═══ Exercise data ═══

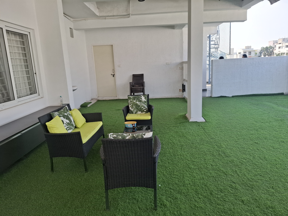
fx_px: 191
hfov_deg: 73.9
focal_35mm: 23
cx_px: 144
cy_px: 108
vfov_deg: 58.9
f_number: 1.8
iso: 50
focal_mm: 5.54
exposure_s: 1/460
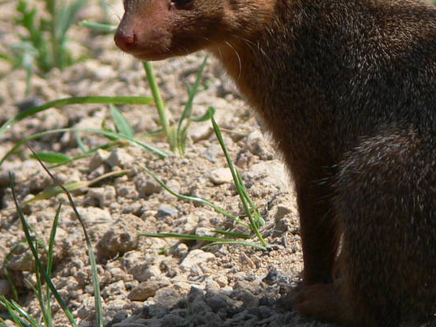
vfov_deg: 1.2
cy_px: 157
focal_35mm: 1252
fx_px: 15773
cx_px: 296
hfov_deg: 1.6
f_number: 5.6
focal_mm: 88.8
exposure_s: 1/400
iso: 80
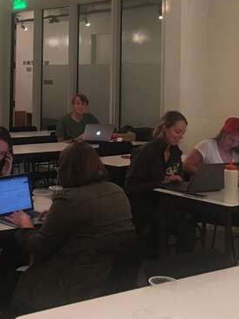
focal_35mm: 63
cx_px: 22
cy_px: 70
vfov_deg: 30.1
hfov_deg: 22.7
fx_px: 580
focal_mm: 4.15
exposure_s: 1/10
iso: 80
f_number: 2.2
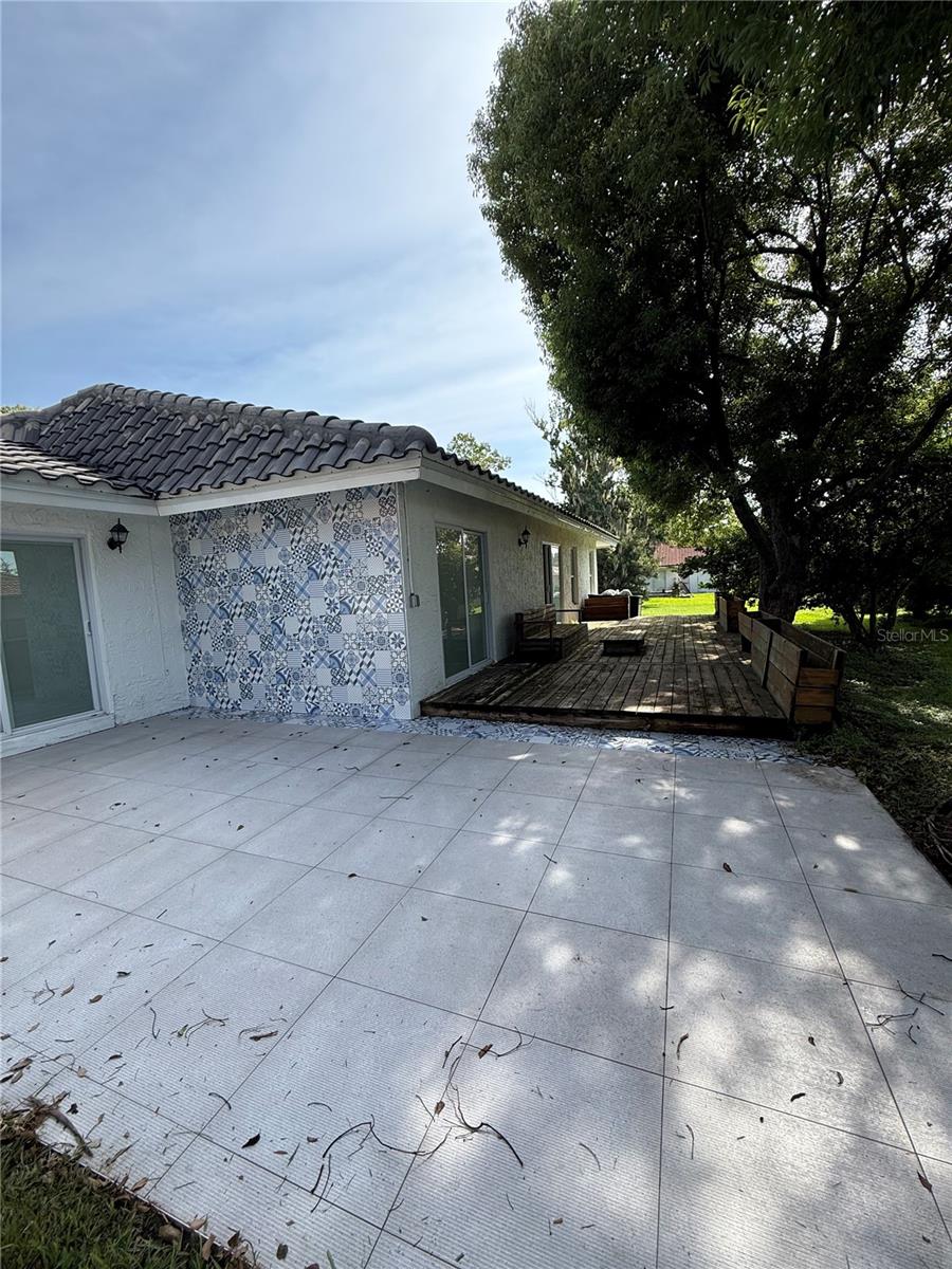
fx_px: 513
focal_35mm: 14
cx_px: 476
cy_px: 634
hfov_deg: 85.7
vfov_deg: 102.1
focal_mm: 2.22
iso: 64
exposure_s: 1/760
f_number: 2.2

═══

• [About this task]
Every line above should be copied exactly; do not carry over the pictures.

• [The completed task]
fx_px: 191
hfov_deg: 73.9
focal_35mm: 23
cx_px: 144
cy_px: 108
vfov_deg: 58.9
f_number: 1.8
iso: 50
focal_mm: 5.54
exposure_s: 1/460
vfov_deg: 1.2
cy_px: 157
focal_35mm: 1252
fx_px: 15773
cx_px: 296
hfov_deg: 1.6
f_number: 5.6
focal_mm: 88.8
exposure_s: 1/400
iso: 80
focal_35mm: 63
cx_px: 22
cy_px: 70
vfov_deg: 30.1
hfov_deg: 22.7
fx_px: 580
focal_mm: 4.15
exposure_s: 1/10
iso: 80
f_number: 2.2
fx_px: 513
focal_35mm: 14
cx_px: 476
cy_px: 634
hfov_deg: 85.7
vfov_deg: 102.1
focal_mm: 2.22
iso: 64
exposure_s: 1/760
f_number: 2.2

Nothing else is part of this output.